What’s more, we must restore the competitiveness of the U.S. capital markets, a priority for some U.S. officials before the crisis. From 1996 to 2006, the U.S. share of global initial public offerings by foreign companies was almost 29 percent and the percentage of U.S. companies choosing to go public overseas was a mere 1.3 percent. In 2011, these figures were 8.6 percent and 6.9 percent, respectively. The source of competition, as with all matters economic, is increasingly China.
The Jumpstart Our Business Startups Act of 2012, passed with bipartisan support, addressed U.S. competitiveness by lowering the cost of going public for small companies, the engines of economic growth. These reforms could be extended by making it more profitable for securities firms to make markets in these stocks, for example by relaxing the requirement that they be traded in penny increments, which would improve their liquidity and increase their attractiveness to investors. At the same time, we need to better understand the impact of high-frequency and off-exchange trading in all stocks.

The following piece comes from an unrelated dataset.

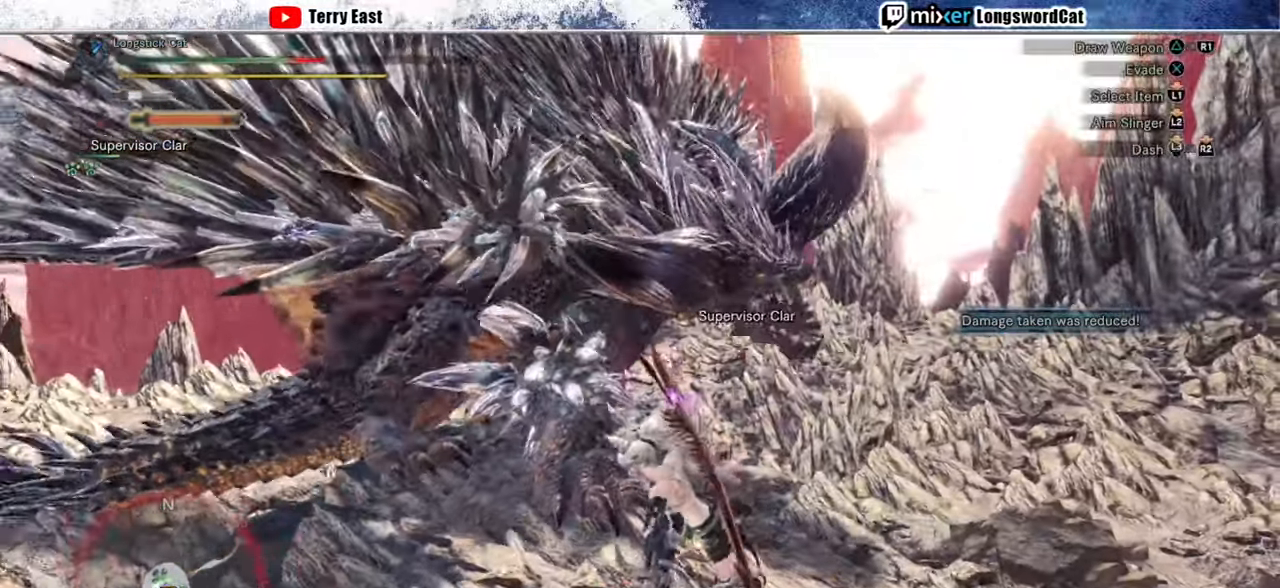
{"buttons": ["R2"], "left_stick": "down-left", "right_stick": "center", "events": [[20, "R1", "up"], [160, "R1", "down"], [300, "R1", "up"]]}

Finally, we need to ensure that all financial regulation is justified by cost-benefit analysis. While Obama has called on the independent agencies to do cost-benefit analysis, it has generally not been forthcoming, although recently the Securities and Exchange Commission has done a better job. The Committee on Capital Markets Regulation, the independent and nonpartisan research group that I direct, found that many of the rules issued under Dodd-Frank include no cost-benefit analysis. Very few considered meaningful economic effects, as opposed to paperwork costs and the like.
This failure exposes the rules to invalidation by courts, creating further uncertainty that negatively affects the economy. The president should require independent agencies to conduct cost-benefit analysis with the option of submitting their rules for review to the Office of Information and Regulatory Affairs within the U.S. Office of Management and Budget. This step, after all, is mandatory for government departments.
(Hal S. Scott is a professor of international financial systems at Harvard Law School and the director of the Committee on Capital Markets Regulation. The opinions expressed are his own.)